In VB.NET projects, errors are highlighted immediately after cursor leaves the line. IN C#, I have to wait several seconds for IntelliSense to highlight it. Also, C# version doesn't show all project errors in "Errors List", unless you start to build it. Actually, it seems to work differently in every way. Is it possible to adjust that behavior?
+4
A:
VB instantly compiles the new code, whereas with C#, only syntaxerrors are highlighted directly, and compileerrors after you build the code.
Femaref
2010-06-06 11:32:58
+3
A:
It's because VB.Net does full background compilation whenever the IDE is idle, so it always have the latest information ready. C# doesn't do this and instead have a separate process that creates the intellisense information.

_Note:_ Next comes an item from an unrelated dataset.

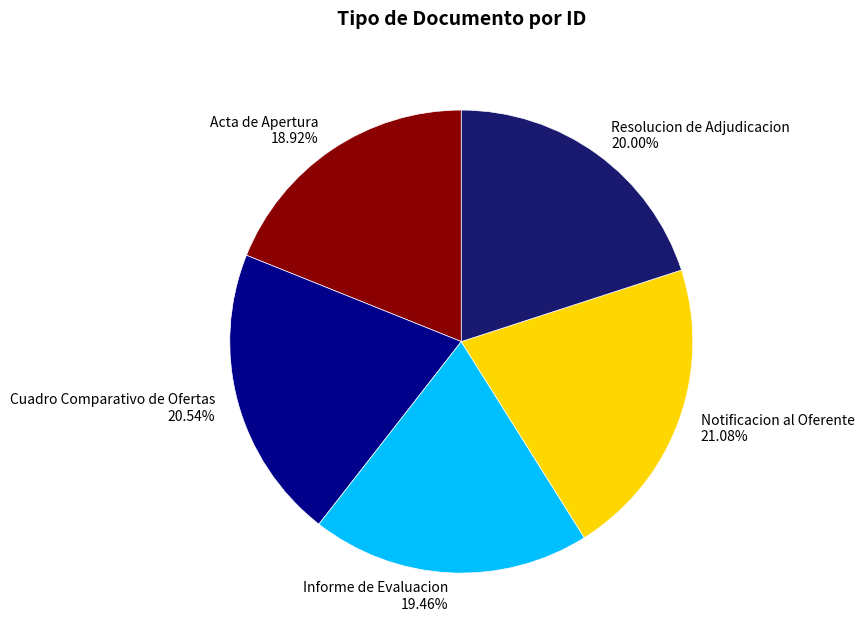

What percentage is the Informe de Evaluacion slice, to the nearest percent?

19%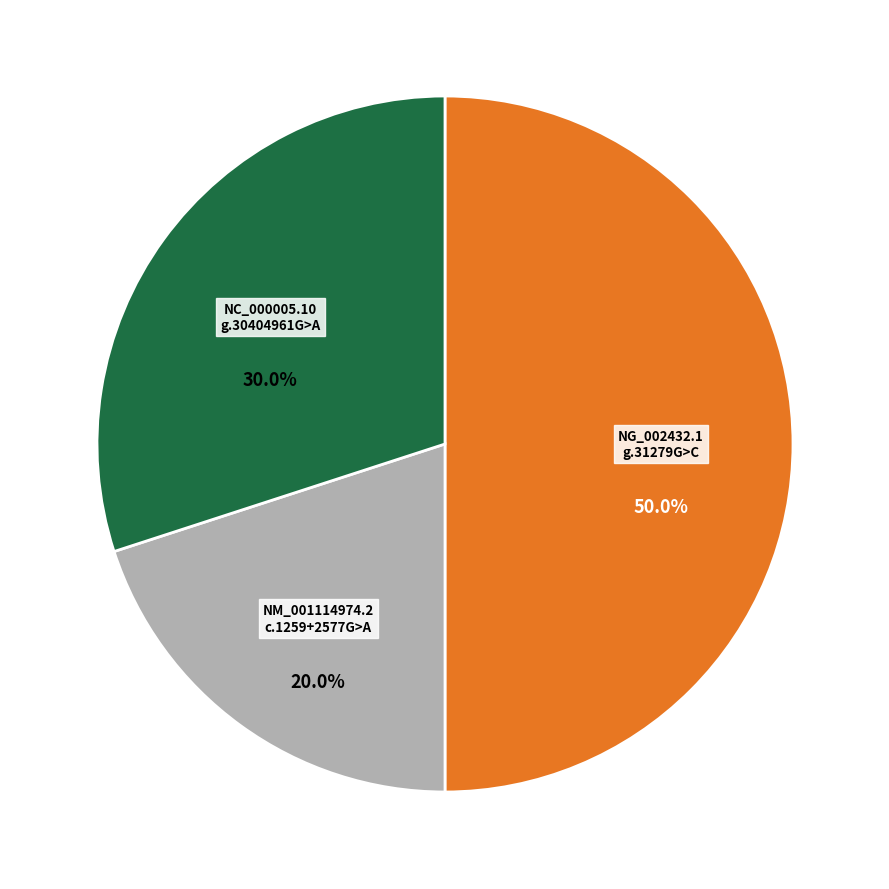

Which category has the smallest portion of the pie?

NM_001114974.2:c.1259+2577G>A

You can't really adjust it without a lot of work or buying some third party tool, it's one of the differences between the languages, the VB.Net team concentrates on certain aspects and the C# team on others.

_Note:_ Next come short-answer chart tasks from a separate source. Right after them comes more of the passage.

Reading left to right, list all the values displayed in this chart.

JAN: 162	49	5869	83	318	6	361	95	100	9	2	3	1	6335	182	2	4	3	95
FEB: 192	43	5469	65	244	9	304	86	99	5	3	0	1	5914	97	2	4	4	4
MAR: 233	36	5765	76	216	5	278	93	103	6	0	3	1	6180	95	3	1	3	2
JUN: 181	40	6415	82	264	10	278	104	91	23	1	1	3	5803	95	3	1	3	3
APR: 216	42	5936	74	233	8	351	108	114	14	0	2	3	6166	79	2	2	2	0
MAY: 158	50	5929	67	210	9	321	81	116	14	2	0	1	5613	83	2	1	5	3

Though I think some of the addins you can buy (possibly Resharper and others) are advertising better Intellisense if you really want it.
ho1
2010-06-06 11:33:37
I would say this isn't *entirely* accurate, since ReSharper does background compilation on C#, inside VS.
Nick Craver
2010-06-06 11:36:48
Can ReSharper do the same job as VB.NET background compiler does?
Sphynx
2010-06-06 11:42:45
@Nick Craver: Adjusted my answer slightly to try to cover that.
ho1
2010-06-06 11:46:13
@Sphynx: I'm not sure it's 100% the same, since I don't do VB, haven't since 2003, but it does everything I'd want, including instant compilation warnings...I'm on a pretty beefy machine though, so not sure if it lags a little on other hardware or not.
Nick Craver
2010-06-06 11:51:59
I tried out a Resharper trial a year ago and thought it was too slow (not very slow, but just enough to be annoying), but that was on my previous machine which was a couple of years old by then and was just a mid range when I bought it.
ho1
2010-06-06 12:01:12
@ho1: Also remember that VS 2010 is a lot more lightweight/snappier than VS 2008 to start with, with much better VM overhead, so all plugins got a nice performance boost there as well.